= Caeso Duillius Longus =

Roman politician

Caeso Duillius Longus was a Roman politician, a member of the Second Decemvirate in 450 and 449 BC.

==Family==
Caeso or Kaeso was an uncommon Roman first name (praenomen) used by the Duilia family (gens). The epithet (agnomen) or surname (cognomen) of Longus is usually given to this figure but is uncertain.

==Life==

According to Dionysius of Halicarnassus, Caeso Duillius was plebeian but he was selected as one of the ten members of the Second Decemvirate, presided over by Appius Claudius Crassus and elected for the purpose of creating the Law of the Twelve Tables, the first body of written law in Roman history. At the instigation of Sabinus, the decemvirs held onto their titles illegally the following year, and refused to proceed with the annual election of consuls.

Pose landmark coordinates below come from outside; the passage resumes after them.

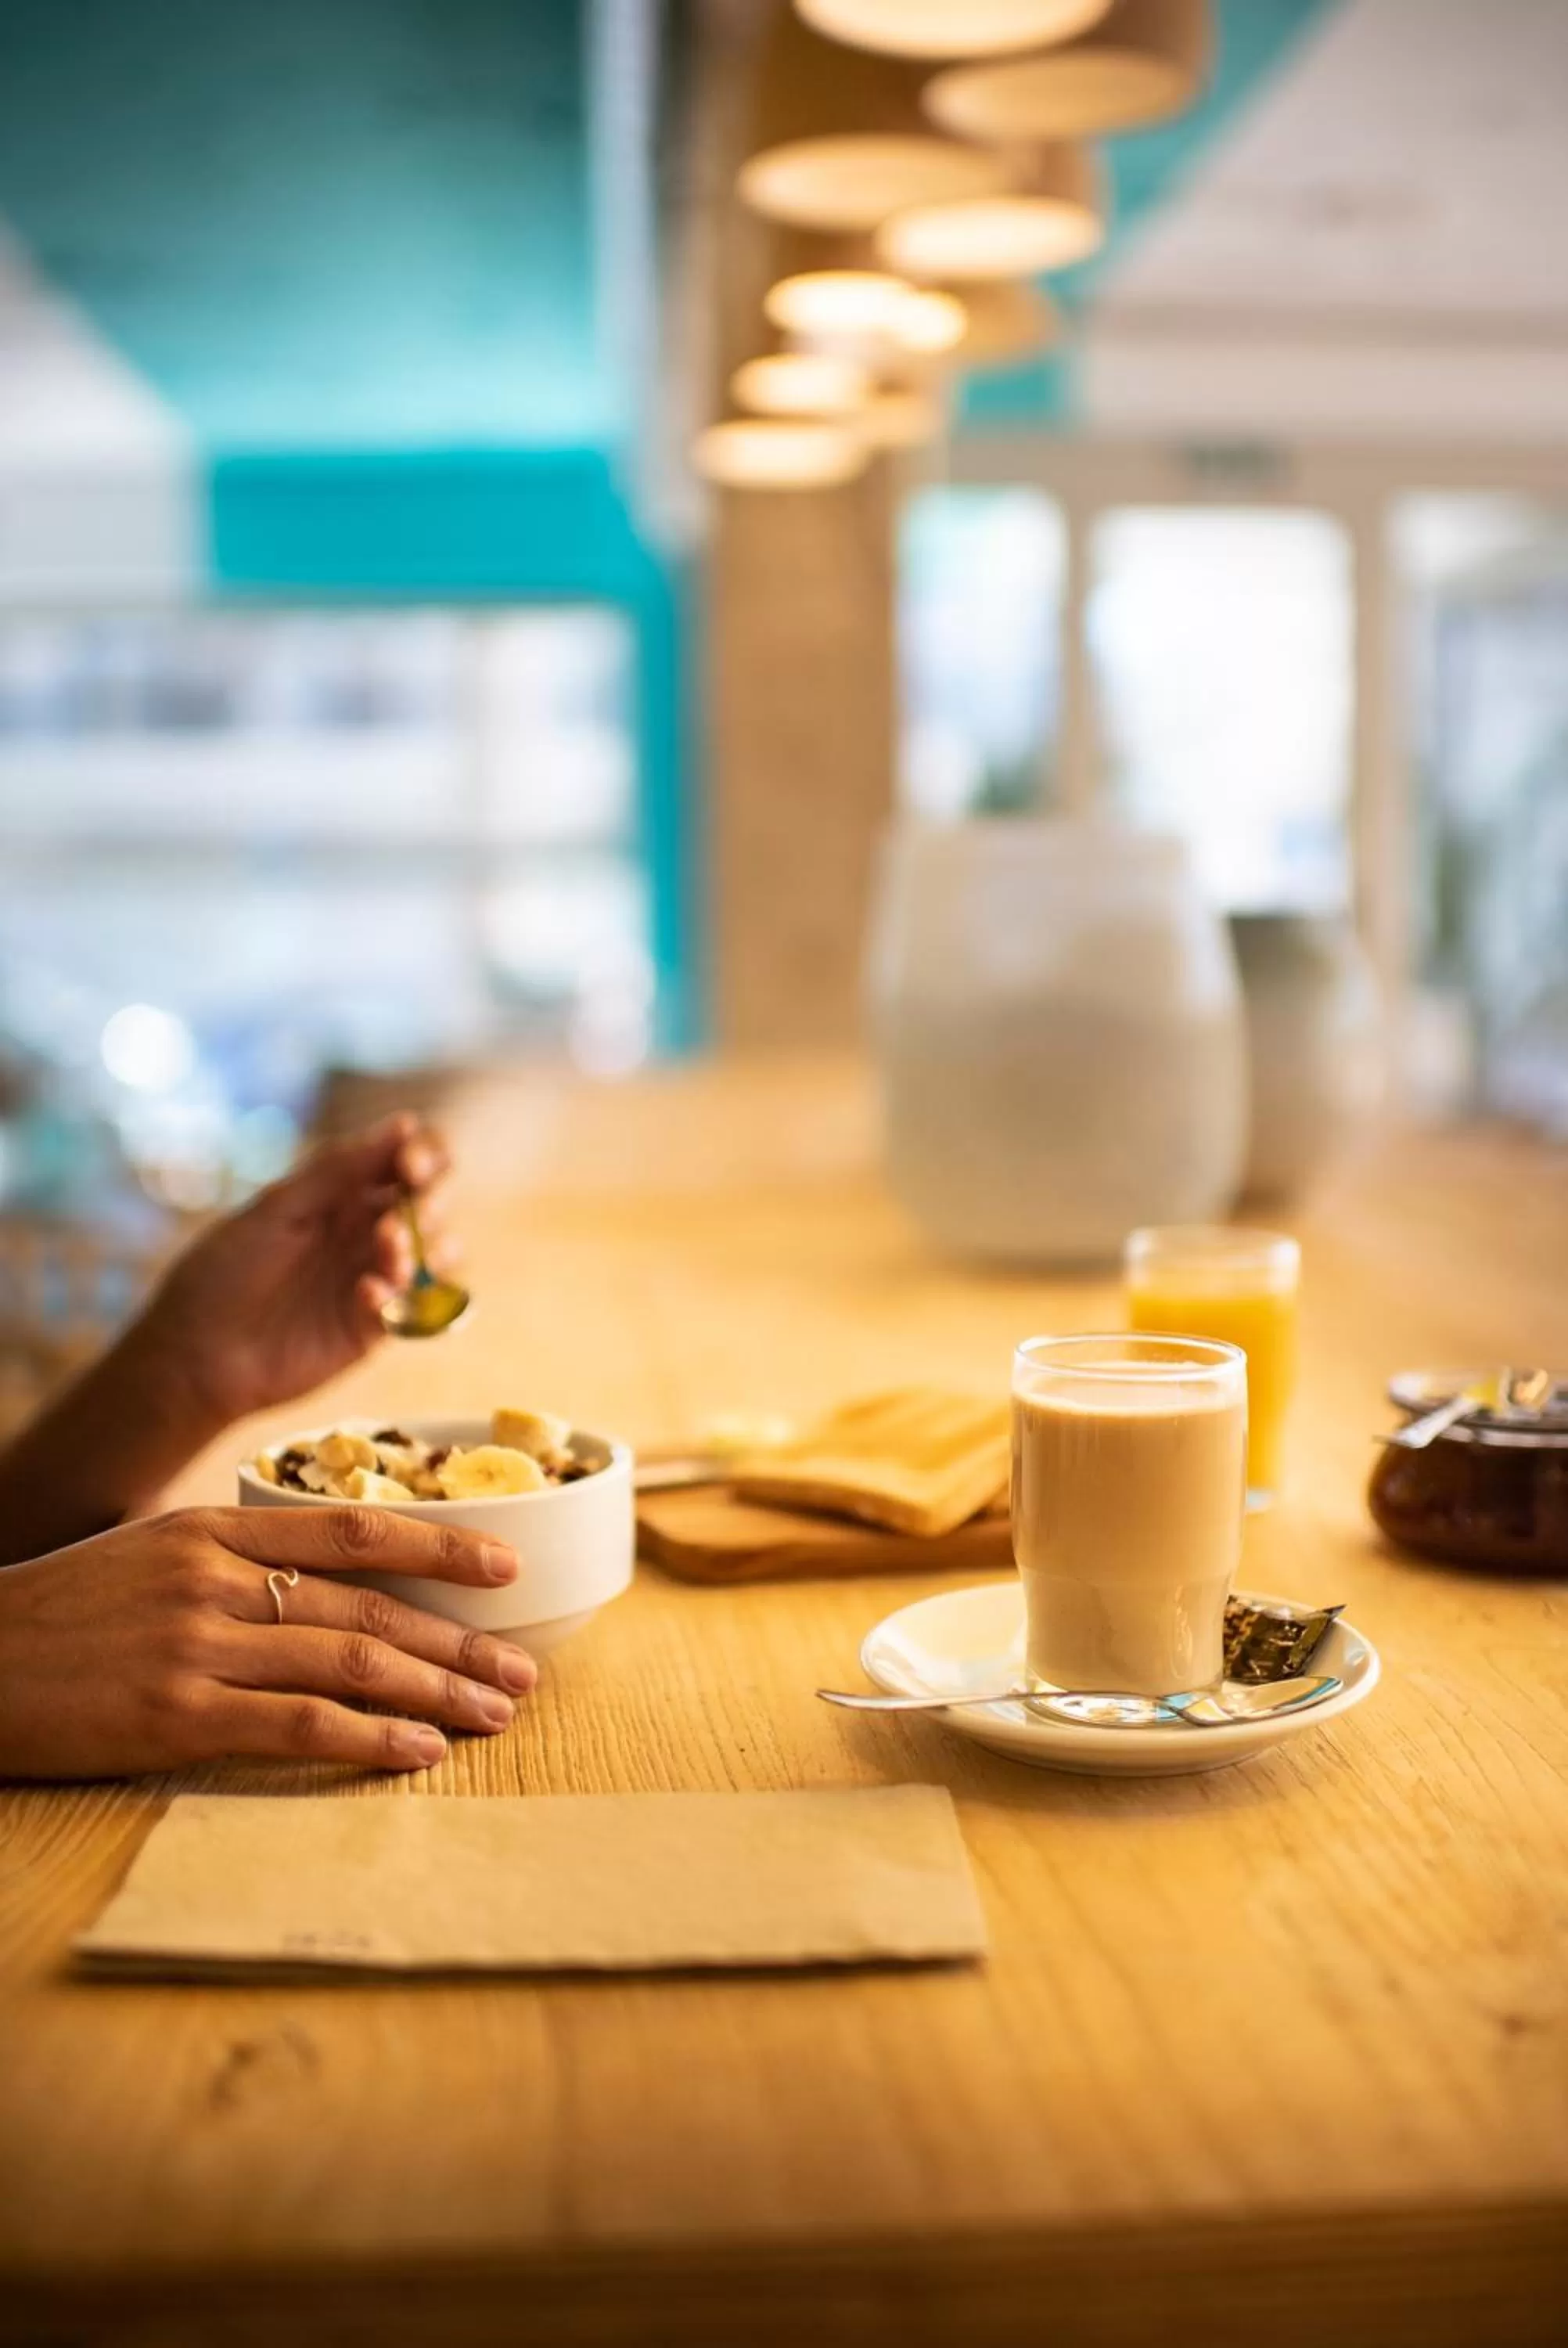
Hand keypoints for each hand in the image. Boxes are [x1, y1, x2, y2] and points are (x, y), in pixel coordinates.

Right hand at [0, 1506, 534, 1781]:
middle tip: (522, 1672)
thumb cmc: (60, 1616)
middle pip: (369, 1606)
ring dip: (436, 1693)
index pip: (354, 1529)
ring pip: (351, 1663)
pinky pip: (298, 1725)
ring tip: (493, 1716)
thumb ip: (233, 1562)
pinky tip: (418, 1752)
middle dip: (460, 1642)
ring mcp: (198, 1644)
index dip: (441, 1549)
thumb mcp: (148, 1555)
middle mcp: (216, 1577)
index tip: (506, 1569)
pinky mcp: (177, 1715)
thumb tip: (321, 1586)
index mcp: (212, 1527)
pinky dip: (370, 1738)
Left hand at [142, 1115, 457, 1427]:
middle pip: (435, 1203)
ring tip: (388, 1251)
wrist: (195, 1353)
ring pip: (442, 1256)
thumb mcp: (277, 1208)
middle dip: (431, 1202)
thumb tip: (403, 1123)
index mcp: (345, 1194)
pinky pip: (415, 1308)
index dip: (426, 1154)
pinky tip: (365, 1295)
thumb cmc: (224, 1272)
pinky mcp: (375, 1329)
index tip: (410, 1166)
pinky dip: (399, 1295)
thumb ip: (338, 1169)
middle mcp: (368, 1232)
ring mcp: (376, 1279)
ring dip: (428, 1247)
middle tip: (396, 1217)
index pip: (410, 1160)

In 449 BC, a war escalated with the Sabines setting up in Eretum and the Aequi who had camped on Mount Algidus. Roman forces were divided into two armies in order to fight on two fronts. Duillius received command of the army which fought the Sabines, with three other decemvirs; Quintus Fabius Vibulanus, Manius Rabuleius, and Quintus Poetelius. At the time, Crassus and Spurius Oppius Cornicen remained in Rome in order to assure the defense of the city, while the other four decemvirs fought against the Aequi.

The two Roman armies were each kept in check on both fronts. The army commanded by Duillius withdrew to Fidenae and Crustumerium then returned to the field after the death of the soldier Lucius Siccius Dentatus, former tribune of the plebs and staunch opponent of the patricians. His death was concealed as though it were a loss suffered in an ambush. The soldiers then mutinied and elected ten military tribunes to command the army. They then returned to Rome and set up on the Aventine before merging with the other army on Monte Sacro. Under pressure by the soldiers and the plebeians, the decemvirs resigned. Appius Claudius Crassus and Spurius Oppius Cornicen remained in Rome and were imprisoned, but committed suicide during their trial. The other eight decemvirs, including Duillius, went into exile.